Procedure for pasting word-processor content into Page object

Chi · February 10, 2017, 3:36am

I have a set of word processing documents (in Word) that I need to paste into a RichText field of a Page object. The problem, of course, is preserving the formatting. On top of that, however, is the need to preserve hyperlinks between endnotes and their respective call-outs in the document, proper.

We've had limited success in simply copying/pasting the content from Word to Plone. Note, Plone does a pretty good job when the Word document is a few pages or less. Unfortunately, the documents that I'm looking at are 40 to 400+ pages long, sometimes with many dozens of endnotes. Consequently, initial accuracy is paramount.

I'm just looking for a reliable method for transferring the content with minimal need for correction. Any ideas?

zopyx · February 10, 2017, 3:59am

Plone - so be precise HTML - has no notion of footnotes, call-outs etc. - and copy/paste is the most simple and most lame approach trying to achieve this goal. Given the complexity and crudeness of the DOCX format, there answer is: there is no simple solution and there is no free solution.
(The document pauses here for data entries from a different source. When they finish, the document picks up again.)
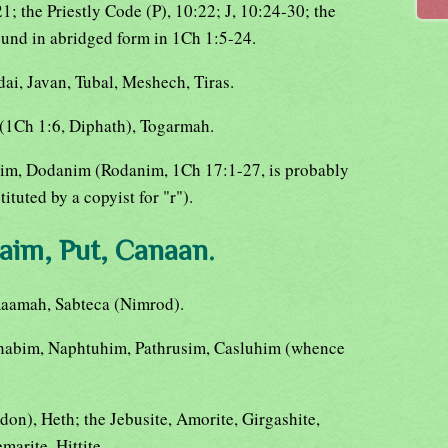
21; the Priestly Code (P), 10:22; J, 10:24-30; the
ound in abridged form in 1Ch 1:5-24.
ai, Javan, Tubal, Meshech, Tiras.
(1Ch 1:6, Diphath), Togarmah.
ittim, Dodanim (Rodanim, 1Ch 17:1-27, is probably
ituted by a copyist for "r").
aim, Put, Canaan.
 Raamah, Sabteca (Nimrod).
habim, Naphtuhim, Pathrusim, Casluhim (whence
don), Heth; the Jebusite, Amorite, Girgashite,
marite, Hittite.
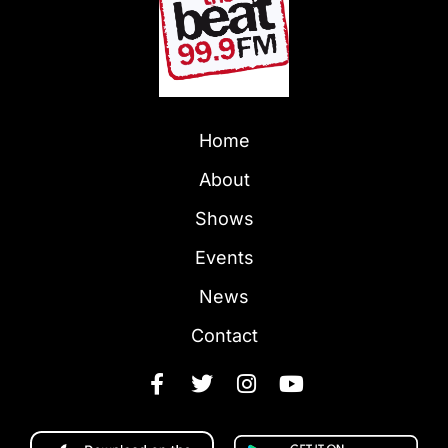
Home
About
Shows
Events
News
Contact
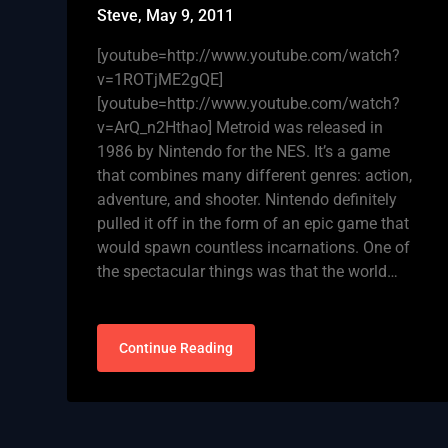
Steve,
May 9, 2011
[youtube=http://www.youtube.com/watch?
v=1ROTjME2gQE]
[youtube=http://www.youtube.com/watch?
v=ArQ_n2Hthao] Metroid was released in
1986 by Nintendo for the NES. It’s a game
that combines many different genres: action,
adventure, and shooter. Nintendo definitely
pulled it off in the form of an epic game that
would spawn countless incarnations. One of
the spectacular things was that the world…
Continue Reading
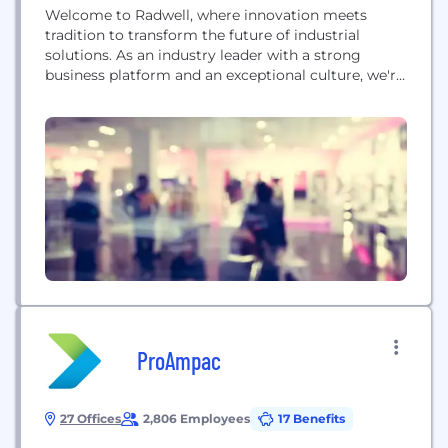
Welcome to Radwell, where innovation meets
tradition to transform the future of industrial
solutions. As an industry leader with a strong
business platform and an exceptional culture, we're
more than a company—we're a dynamic
community driven by the desire to make a
meaningful impact. We bring an unrivaled
combination of MRO, automation, and electrical
components to the production floor, all while...
ProAmpac
27 Offices
2,806 Employees
17 Benefits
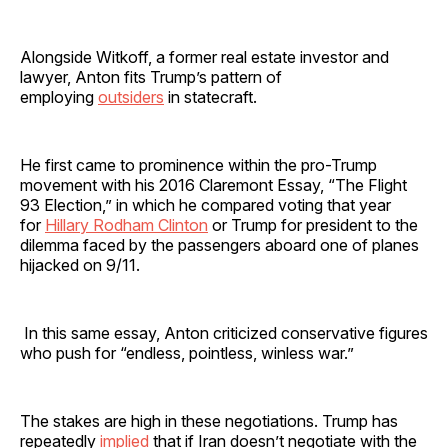
Alongside Witkoff, a former real estate investor and
lawyer, Anton fits Trump’s pattern of
employing
outsiders
in statecraft.
He first came to prominence within the pro-Trump
movement with his 2016 Claremont Essay, “The Flight
93 Election,” in which he compared voting that year
for
Hillary Rodham Clinton
or Trump for president to the
dilemma faced by the passengers aboard one of planes
hijacked on 9/11.
In this same essay, Anton criticized conservative figures
who push for “endless, pointless, winless war.”
The stakes are high in these negotiations. Trump has
repeatedly
implied
that if Iran doesn’t negotiate with the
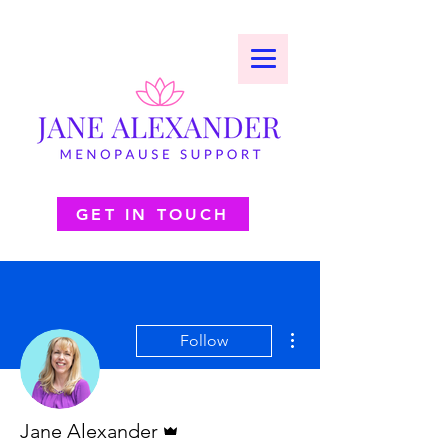
GET IN TOUCH
More actions
Follow
Admin
Jane Alexander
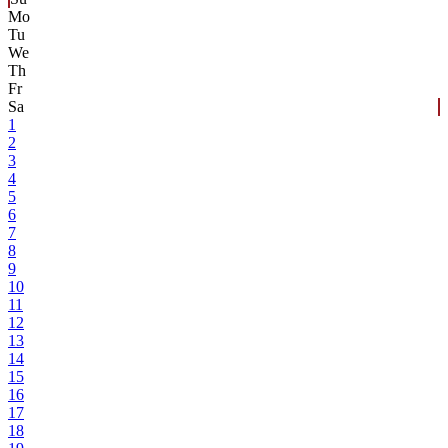
Mo
Tu
We
Th
Fr
Sa
1
2
3
4
5
6
7
8
9
10
11
12
13
14
15
16
17
18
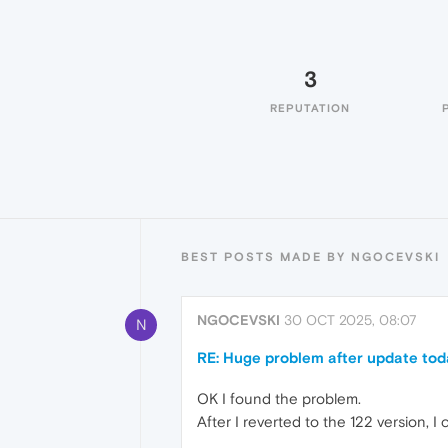
3
REPUTATION
BEST POSTS MADE BY NGOCEVSKI
NGOCEVSKI
30 OCT 2025, 08:07
N
RE: Huge problem after update tod
OK I found the problem.
After I reverted to the 122 version,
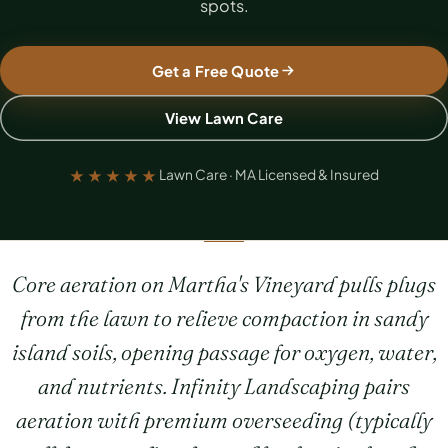
spots.
Get a Free Quote
View Lawn Care
★★★★★
Lawn Care · MA Licensed & Insured
Core aeration on Martha's Vineyard pulls plugs
from the lawn to relieve compaction in sandy
island soils, opening passage for oxygen, water,
and nutrients. Infinity Landscaping pairs
aeration with premium overseeding (typically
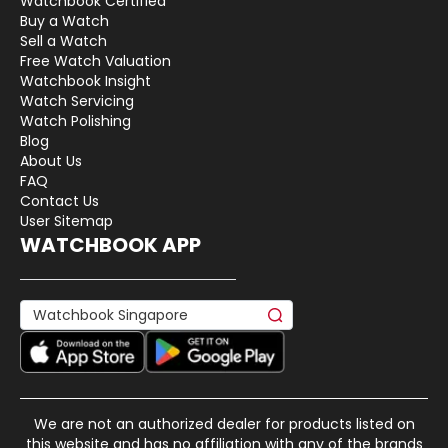
Watchbook Certified
Buy a Watch
Sell a Watch
Free Watch Valuation
Watchbook Insight
Watch Servicing
Watch Polishing
Blog
About Us
FAQ
Contact Us
User Sitemap
WATCHBOOK APP
We are not an authorized dealer for products listed on
this website and has no affiliation with any of the brands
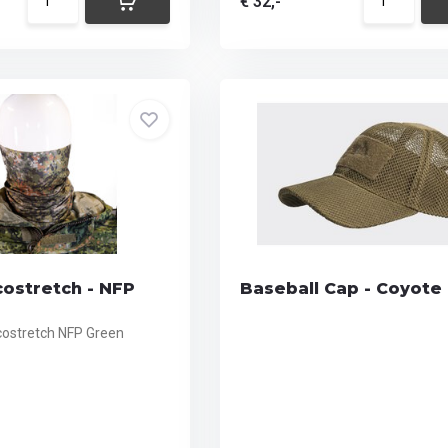
€ 32,-
costretch - NFP
Baseball Cap - Coyote
Ecostretch NFP Green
Read what we did in our "Onkopedia" project: https://www.xml-director.info/files/Onkopedia-EN.pdf

There is no free beer in the publishing world. If you have professional requirements then you need a professional approach and a professional tool chain. In our case we partnered with www.c-rex.net for dealing with all the DOCX conversion stuff.._and: there is no generic solution that fits all purposes out of the box. What we learned from this project is that you need project specific DOCX parsing and processing based on an agreed template and functionality for getting the most out of a DOCX document. In our particular project wer are in the nice situation going from DOCX to XML and all related output formats like EPUB, PDF and HTML and lossless back to DOCX.
But as said: no free beer.

Andreas

dieter · February 10, 2017, 10:28am

"Word" might be able to export documents as HTML (as does "libreOffice"). Hopefully, it thereby does a decent job (such that you do not lose much information and do not get errors). After such an export, you could import the HTML documents - maybe via a script or in a view.

Likely, you will need to tweak the HTML-filtering of your site to avoid that important parts of the HTML generated for your word documents are filtered out. You might also need to remove the "head" element from the generated HTML and put relevant parts into the CSS of your site.

espenmn · February 10, 2017, 2:10pm

There are things like pandas, which might be able to help (maybe some manual work is needed).
http://pandoc.org

I have used it to convert docx to markdown, in which case the endnotes worked
(tables are a problem, though)

zopyx · February 10, 2017, 2:27pm

Pandoc is a toy for tinkerers.